Willow is a 1988 dark fantasy drama that starred Warwick Davis, Val Kilmer and Joanne Whalley — an idea Lucas conceived in 1972. At the time, it was not the box office success many had expected but has since become a moneymaker due to international box office returns as well as home video and TV revenue. Willow being turned into a series (for Disney+) is something that Howard, an executive producer, says was always on Lucas’ mind but never came to fruition.
Unlike some in the industry who point to Netflix’s recent troubles with anxiety and glee, Howard speaks highly of streamers, in particular Disney+, which also is releasing We Feed People, about José Andrés’ nonprofit World Central Kitchen and its work feeding people made vulnerable by natural disasters and war. (Howard also has worked with Netflix frequently in recent years: Hillbilly Elegy was released in theaters Nov. 11, 2020, then on Netflix 13 days later.
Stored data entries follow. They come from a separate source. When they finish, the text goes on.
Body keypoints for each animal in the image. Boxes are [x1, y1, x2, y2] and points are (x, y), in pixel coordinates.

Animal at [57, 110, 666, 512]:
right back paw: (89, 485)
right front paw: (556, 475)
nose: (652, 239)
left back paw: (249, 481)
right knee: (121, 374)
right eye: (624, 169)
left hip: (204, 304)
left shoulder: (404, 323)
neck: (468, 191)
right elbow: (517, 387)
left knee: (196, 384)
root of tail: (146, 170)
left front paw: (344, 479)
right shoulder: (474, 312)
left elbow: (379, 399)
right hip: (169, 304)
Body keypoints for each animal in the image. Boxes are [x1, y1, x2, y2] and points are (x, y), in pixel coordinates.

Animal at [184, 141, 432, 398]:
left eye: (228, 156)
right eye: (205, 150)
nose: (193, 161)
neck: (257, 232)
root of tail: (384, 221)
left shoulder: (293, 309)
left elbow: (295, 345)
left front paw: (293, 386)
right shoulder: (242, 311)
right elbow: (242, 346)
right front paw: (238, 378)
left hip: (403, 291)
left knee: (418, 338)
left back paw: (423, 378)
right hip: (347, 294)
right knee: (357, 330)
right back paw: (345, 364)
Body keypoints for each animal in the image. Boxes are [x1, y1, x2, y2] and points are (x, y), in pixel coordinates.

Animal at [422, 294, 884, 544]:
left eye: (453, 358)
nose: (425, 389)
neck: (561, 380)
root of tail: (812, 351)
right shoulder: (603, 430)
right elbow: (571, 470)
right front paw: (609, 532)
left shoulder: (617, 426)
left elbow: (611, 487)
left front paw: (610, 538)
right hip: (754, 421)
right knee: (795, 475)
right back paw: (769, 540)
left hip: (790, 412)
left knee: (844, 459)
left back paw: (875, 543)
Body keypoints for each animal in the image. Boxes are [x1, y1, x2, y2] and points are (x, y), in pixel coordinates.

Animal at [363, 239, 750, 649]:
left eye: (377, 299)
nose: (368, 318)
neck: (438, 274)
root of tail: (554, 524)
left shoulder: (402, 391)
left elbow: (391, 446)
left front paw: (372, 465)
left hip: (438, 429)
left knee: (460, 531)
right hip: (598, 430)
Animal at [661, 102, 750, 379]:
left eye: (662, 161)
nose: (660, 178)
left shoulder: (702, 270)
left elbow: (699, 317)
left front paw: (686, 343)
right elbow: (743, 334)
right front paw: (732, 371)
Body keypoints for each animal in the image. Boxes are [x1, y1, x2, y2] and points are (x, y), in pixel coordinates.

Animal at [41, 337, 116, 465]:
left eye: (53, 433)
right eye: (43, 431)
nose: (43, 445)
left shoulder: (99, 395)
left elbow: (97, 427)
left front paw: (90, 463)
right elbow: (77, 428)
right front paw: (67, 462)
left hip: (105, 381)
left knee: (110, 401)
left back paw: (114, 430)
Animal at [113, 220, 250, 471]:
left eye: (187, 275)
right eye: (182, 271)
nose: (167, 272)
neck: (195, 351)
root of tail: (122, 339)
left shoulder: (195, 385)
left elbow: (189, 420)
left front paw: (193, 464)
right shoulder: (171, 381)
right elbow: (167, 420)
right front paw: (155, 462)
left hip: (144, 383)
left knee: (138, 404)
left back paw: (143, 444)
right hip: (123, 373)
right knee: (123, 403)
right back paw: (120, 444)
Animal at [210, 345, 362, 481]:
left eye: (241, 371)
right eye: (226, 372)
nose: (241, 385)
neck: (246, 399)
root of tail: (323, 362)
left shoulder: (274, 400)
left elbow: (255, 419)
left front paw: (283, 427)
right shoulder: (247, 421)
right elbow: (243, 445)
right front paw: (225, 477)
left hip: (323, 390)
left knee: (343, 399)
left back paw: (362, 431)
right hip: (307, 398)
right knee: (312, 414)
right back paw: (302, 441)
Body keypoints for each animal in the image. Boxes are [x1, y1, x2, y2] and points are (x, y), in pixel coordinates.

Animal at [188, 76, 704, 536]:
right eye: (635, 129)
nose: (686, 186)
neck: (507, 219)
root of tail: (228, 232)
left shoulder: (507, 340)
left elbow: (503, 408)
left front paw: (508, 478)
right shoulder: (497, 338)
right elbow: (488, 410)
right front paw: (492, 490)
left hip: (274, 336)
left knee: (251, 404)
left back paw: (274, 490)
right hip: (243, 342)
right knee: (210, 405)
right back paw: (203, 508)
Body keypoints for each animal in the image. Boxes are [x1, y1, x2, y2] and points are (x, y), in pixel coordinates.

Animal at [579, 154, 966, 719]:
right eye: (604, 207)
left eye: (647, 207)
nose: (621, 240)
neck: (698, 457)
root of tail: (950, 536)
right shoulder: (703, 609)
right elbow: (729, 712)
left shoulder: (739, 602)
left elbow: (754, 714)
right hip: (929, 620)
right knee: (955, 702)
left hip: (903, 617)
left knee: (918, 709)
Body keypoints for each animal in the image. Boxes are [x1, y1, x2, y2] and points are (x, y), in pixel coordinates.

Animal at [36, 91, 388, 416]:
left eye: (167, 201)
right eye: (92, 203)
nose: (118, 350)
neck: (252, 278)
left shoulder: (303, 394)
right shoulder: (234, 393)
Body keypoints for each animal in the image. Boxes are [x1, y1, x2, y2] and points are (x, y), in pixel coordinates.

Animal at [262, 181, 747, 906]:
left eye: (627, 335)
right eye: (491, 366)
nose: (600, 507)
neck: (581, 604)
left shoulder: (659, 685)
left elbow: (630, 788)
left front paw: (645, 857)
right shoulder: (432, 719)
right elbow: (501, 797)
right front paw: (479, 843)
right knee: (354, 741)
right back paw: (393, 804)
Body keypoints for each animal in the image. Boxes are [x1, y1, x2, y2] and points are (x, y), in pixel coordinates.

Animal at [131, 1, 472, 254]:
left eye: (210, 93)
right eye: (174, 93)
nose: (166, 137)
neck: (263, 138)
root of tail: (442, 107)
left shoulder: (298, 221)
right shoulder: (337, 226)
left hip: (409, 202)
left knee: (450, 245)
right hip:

Films he’s produced or executive produced, like Tick, Tick … Boom!, also went to Netflix.) “I covet the big screen for many of the stories, but I don’t think it’s right for every story. I look at myself and my wife, Cheryl, our whole relationship has been built around going to the movies and, when we’re raising kids, date nights at the movies,” says the father of three daughters and a son. “But … stories need to find the format that best suits [them].”
Howard served as executive producer on his daughter’s directorial debut, the documentary Dads, which explores modern-day fatherhood. Bryce Dallas Howard (Jurassic World) grew up on set watching her father work. “He’s such a wonderful dad and a beautiful, devoted, hard-working, brilliant storyteller, and he doesn’t have a private persona and then a public persona. He’s just who he is,” says Bryce Dallas Howard. “He’s a quality human being, and [all his kids] feel that way. He’s been so inclusive with us with his work, but he also recognizes that not every one of us has the same level of interest in filming as he does, and he’s been just as interested in what we’re into.”
While she has been an extra in his earlier movies, Howard says he has never directed his daughter. “But every director loves working with her, so I think I might be robbing myself,” he says. “Also, she’s turned down a couple of things I’ve tried to offer her — she’s a busy lady.”
His words of wisdom to her when she showed interest in directing, he says, differed from advice he’d give other aspiring filmmakers: “My advice was about understanding her ambitions and helping her calibrate that and apply her foothold in front of the camera to what she was trying to accomplish behind the camera. She’s incredibly sophisticated in her understanding of what’s going on, fueled by this energy, and she and I are alike in this way, of loving what the medium can mean to people and what it feels like to be a part of the team that tells the story. She has no intention to give up.” And neither does he.